Two new insect pests popped up in the last couple of weeks. One is the grape flea beetle, which chews holes in grape leaves, and the tomato hornworm, which can be spotted on anything that is soft and succulent. They will eat new growth on grapes, tomatoes, herbs and the like. The culprit that lays eggs that develop into the hornworm is the sphinx moth. Organic sprays of Dipel or any spray containing Bt will work.

If you are getting my free fruit newsletter, you can read all about it. I produce two newsletters: a weekly gardening newsletter and a fruit newsletter, each requiring a separate enrollment. If you are not getting the fruit newsletter, please e-mail me at morrisr@unce.unr.edu. For those of you without an e-mail address, a hard copy can be mailed to you by phoning 257-5509.

We will now go to watering twice a week, on Saturdays and Wednesdays, at the University of Nevada Cooperative Extension Master Gardeners Orchard in North Las Vegas. As it gets hotter, the plants require more water.

Q: I have a few vines that climb the wall and I don’t remember their names. They did very well the past few summers and through this winter. This spring they have thinned out and appear to be dying. I fertilized all my plants and trees with an all-purpose plant food approximately a month ago. The vines are getting sufficient water. What could be the problem?

A: Without knowing the vines it is a potshot. If the vines are cold sensitive, then it could be winter damage. There may not be sufficient enough cold to completely kill them but enough to damage them. This could cause them to come out weak the following spring, but they usually recover later in the season.

It could be that the vines were planted in the wrong microclimate in the landscape. If these were vines that are heat sensitive or sensitive to desert soils, then they could be declining just due to improper placement in the microclimate or improper soil preparation at the time of planting. If they are sensitive to our desert soils and surrounded by rock mulch, they could do OK for a few years and then decline in three to five years.

I would suggest you try to get the vines identified and make sure they are in the correct exposure or microclimate. Plants sensitive to heat and drought usually have to be planted on the east side of the landscape or get some filtered sun during the day and protection from late afternoon sun.

Collection entries:
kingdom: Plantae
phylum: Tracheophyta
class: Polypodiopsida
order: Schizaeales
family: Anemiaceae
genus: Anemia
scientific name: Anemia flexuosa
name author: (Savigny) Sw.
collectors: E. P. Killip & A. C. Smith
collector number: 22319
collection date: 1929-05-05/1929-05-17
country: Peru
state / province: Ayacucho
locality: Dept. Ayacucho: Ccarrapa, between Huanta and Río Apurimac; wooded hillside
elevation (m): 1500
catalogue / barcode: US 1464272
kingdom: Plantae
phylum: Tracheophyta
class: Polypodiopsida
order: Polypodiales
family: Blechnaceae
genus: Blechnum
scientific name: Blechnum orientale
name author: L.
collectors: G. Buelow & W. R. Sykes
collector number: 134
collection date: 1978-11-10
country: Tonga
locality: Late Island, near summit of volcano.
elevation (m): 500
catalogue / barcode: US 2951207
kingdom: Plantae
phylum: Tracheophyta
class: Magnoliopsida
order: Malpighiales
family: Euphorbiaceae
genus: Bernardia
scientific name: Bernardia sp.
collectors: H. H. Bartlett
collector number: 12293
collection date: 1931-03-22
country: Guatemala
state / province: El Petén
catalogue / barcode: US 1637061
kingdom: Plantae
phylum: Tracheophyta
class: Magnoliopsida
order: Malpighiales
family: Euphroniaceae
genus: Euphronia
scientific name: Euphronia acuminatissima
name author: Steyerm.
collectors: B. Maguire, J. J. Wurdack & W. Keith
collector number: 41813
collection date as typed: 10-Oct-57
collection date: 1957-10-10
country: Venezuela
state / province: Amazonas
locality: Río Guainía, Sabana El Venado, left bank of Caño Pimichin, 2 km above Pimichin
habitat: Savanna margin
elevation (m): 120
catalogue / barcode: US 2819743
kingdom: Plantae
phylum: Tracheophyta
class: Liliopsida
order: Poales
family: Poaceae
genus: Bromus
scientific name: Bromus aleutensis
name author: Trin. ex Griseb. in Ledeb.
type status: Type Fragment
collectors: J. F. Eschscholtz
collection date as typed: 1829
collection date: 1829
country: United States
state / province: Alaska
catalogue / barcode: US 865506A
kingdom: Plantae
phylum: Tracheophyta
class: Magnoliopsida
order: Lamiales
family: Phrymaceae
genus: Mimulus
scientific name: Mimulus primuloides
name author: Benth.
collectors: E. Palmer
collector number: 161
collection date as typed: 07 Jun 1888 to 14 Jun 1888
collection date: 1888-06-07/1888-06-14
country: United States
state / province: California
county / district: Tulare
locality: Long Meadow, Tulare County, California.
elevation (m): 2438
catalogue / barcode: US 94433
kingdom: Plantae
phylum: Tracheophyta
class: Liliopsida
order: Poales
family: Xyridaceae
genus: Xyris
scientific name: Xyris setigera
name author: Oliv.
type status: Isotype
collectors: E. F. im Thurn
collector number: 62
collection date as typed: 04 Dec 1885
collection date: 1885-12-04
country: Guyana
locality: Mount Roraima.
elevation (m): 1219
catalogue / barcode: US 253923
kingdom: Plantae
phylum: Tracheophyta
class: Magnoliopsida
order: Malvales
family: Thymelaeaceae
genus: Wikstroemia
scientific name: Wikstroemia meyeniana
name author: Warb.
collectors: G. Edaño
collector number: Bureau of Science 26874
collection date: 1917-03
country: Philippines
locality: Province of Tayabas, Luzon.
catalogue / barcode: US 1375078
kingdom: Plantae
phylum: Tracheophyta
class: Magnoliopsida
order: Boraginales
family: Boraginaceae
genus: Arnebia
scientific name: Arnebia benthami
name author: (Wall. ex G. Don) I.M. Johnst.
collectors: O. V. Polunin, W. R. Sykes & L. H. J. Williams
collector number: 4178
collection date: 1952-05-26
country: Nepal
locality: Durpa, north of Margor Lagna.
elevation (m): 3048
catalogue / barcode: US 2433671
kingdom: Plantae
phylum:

Work to do:
1 – Which plants does the gardening column say the two new insect pests will eat new growth on? List each one.
2 – Continue the gardening column from the point where it stops.

Exercise responses:
1 – Grapes, tomatoes, herbs

2 –
Regardless, if the plants were not planted in soils modified with compost, they will not perform very well. Our soils are horrible. Secondly, many plants here will perform better with an organic surface mulch rather than rock mulch. See if you can get a sample to the master gardeners at our office for identification. They can be reached at 257-5555.

Q: I read your recent article on fruit pruning, but there was nothing about pomegranates. Please provide some information.

A: Generally pomegranates are not pruned after establishing their basic structure except for removing crossed limbs, broken branches and suckers or watersprouts (vertical growth). Basic structures are as a bush form or multitrunked tree.

Q: I am having a problem with clover taking over my lawn and I am seeking your assistance. I have tried Scotts Turf Builder with weed control and it is not fixing it. Do you have any other suggestions that will get rid of the clover yet not harm my grass?

A: Invasion of clover into a lawn is usually a sign that the lawn is beginning to weaken due to a lack of nitrogen fertilizer, an excess of phosphorus fertilizer or both. Lawns primarily need high-nitrogen fertilizers unless they are being established. High-phosphorus fertilizers are necessary during the establishment phase when lawn grasses are setting down roots.

Once the grass roots have been established, phosphorus fertilizers should be applied in small amounts. Typically a good turfgrass fertilizer is one that has three to four times the amount of nitrogen than it does phosphorus.

For instance, a fertilizer that has 20 percent nitrogen should contain no more than 7 percent phosphorus. These are represented by the first two numbers on the bag. The third number on the fertilizer bag is potassium. Applying excess potassium is not as critical as applying excess phosphorus. Potassium content in a fertilizer can be half of the nitrogen or higher. So an ideal turfgrass fertilizer would have a ratio of nitrogen to phosphorus to potassium of around 20-7-14.

Once established, clover can be difficult to eradicate. There are herbicides that are particularly effective in controlling clover. They can be applied as a liquid spray to the lawn or as a dry product. These products will list clover on their labels.

Timing and proper application is important for good control. You will have better control applying these products in the cool fall months than you will during the hot summer months.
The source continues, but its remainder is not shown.